Years ago, Purcell used to venture as far north as southern Mendocino County, where it got too cold for Pierce’s disease, to get “clean bugs”—native sharpshooters with no detectable Xylella bacteria—for his experiments. Then one summer, on a bug collecting trip there in the early 1990s, he spotted Pierce’s disease but only in a few vines. But when he returned two years ago, Purcell said, “it was disastrous in some places.”
Pierce’s disease became problematic in Mendocino County in the late 1990s. “The first real problem I saw was in 1997 and ’98, when we had warmish, wet winters,” said Glenn McGourty, emeritus viticulture and plant science advisor at UC Cooperative Extension in Ukiah.
Mendocino County is known for its pinot noir and chardonnay, which are both particularly susceptible to Pierce’s disease. “The worst-case scenario is a warm, wet winter.
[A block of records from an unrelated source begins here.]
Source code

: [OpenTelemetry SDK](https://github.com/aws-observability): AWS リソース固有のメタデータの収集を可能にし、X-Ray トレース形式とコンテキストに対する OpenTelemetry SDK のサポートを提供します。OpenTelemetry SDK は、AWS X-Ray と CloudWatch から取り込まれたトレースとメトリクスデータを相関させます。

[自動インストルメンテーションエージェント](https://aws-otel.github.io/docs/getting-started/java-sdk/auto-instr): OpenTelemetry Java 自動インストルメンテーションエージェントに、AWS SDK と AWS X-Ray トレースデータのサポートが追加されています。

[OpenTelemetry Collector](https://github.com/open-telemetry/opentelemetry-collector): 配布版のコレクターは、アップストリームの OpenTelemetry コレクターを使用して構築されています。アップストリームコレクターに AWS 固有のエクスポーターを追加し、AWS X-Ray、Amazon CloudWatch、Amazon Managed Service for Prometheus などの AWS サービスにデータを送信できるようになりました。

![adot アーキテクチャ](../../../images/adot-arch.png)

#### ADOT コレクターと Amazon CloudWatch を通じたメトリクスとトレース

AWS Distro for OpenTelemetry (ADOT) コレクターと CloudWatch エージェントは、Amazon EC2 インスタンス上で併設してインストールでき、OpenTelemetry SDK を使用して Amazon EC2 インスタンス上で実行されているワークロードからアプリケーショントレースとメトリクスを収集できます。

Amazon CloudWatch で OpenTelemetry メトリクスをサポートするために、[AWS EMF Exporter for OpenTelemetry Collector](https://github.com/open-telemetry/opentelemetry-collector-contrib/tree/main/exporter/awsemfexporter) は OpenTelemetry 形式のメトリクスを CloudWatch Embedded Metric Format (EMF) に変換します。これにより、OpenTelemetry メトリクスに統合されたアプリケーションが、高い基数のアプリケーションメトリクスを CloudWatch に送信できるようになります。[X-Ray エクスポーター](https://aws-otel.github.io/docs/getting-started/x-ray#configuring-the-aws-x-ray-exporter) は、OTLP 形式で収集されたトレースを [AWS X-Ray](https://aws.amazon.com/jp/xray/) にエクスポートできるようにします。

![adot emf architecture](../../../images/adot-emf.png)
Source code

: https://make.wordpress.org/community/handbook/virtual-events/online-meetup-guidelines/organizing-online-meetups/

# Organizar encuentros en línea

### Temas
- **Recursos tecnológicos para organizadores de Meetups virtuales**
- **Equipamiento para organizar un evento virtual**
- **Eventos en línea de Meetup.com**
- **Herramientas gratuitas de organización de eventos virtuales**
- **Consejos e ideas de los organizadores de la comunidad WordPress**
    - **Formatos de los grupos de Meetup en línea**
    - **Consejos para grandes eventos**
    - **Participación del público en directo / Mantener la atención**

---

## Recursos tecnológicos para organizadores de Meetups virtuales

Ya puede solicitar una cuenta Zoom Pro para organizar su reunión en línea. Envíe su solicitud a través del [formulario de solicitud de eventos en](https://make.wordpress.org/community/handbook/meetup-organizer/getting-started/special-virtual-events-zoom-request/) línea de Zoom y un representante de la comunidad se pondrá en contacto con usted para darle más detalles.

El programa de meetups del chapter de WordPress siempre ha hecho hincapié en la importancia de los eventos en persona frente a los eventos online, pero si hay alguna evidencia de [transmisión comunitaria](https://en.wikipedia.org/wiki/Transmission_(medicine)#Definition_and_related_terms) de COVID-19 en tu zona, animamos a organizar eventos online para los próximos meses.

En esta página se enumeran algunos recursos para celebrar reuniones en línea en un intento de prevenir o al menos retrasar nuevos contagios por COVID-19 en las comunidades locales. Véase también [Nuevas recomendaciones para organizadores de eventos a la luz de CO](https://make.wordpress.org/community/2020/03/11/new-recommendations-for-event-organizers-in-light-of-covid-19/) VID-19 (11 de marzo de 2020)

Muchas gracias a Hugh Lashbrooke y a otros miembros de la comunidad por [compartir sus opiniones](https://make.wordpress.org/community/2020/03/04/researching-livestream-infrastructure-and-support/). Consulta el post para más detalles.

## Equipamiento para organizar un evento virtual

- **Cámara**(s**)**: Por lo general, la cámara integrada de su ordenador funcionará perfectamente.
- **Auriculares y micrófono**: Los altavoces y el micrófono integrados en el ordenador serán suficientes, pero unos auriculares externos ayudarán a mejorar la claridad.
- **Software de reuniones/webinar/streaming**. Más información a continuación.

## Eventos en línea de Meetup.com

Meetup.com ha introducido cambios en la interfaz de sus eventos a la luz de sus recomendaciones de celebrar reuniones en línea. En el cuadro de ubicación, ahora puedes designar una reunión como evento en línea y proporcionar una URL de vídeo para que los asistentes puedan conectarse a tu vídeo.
That’s when Pierce’s disease really gets going,” McGourty said. “And I suspect it’s going to get worse because our winters aren’t as cold as they used to be.”
What can vintners do if they can’t count on cold cures?
Thanks to years of research by Andrew Walker, a grape breeder at UC Davis, disease-resistant European varietals are now available. But it’s notoriously difficult to reduce grapevines’ susceptibility to disease without affecting coveted varietal flavors. The results of efforts with Pierce’s disease produced “good resistance but subpar fruit and wine,” Walker told the North Bay Business Journal last year.
Another strategy involves boosting vines’ natural defenses without affecting the grapes. Scientists at UC Berkeley harnessed “good” bacteria that induce plant resistance to dispatch Xylella by jumpstarting grapevine defenses that typically don’t respond to the pathogen. The results of the study, published in Phytopathology in 2019, suggest that beneficial bacteria could one day form the basis of a spray to control Pierce’s disease.
Until then, scientists are trying to put a system in place that can track native vector populations and serve as an early warning system.
It’s high time to invest in the type of long-term monitoring programs that have helped keep the glassy-winged sharpshooter in check, Daugherty said. “That doesn’t exist for the vector that we know is the most important in California, the native blue-green.”
Warming, especially in winter and spring, will likely result in a longer period of activity for blue-green sharpshooters “to be out there doing their thing,” said Daugherty. “And that’s a problem. If they get going earlier in the year, that means those infections are less likely to recover, especially if the cold snaps in the winter are less severe.”
Without long-term data to develop predictive tools, scientists can’t catch the disease before it takes out a vineyard.
“I’m tired of just being reactive to all these problems and playing catch up,” Daugherty said. “It gets old.”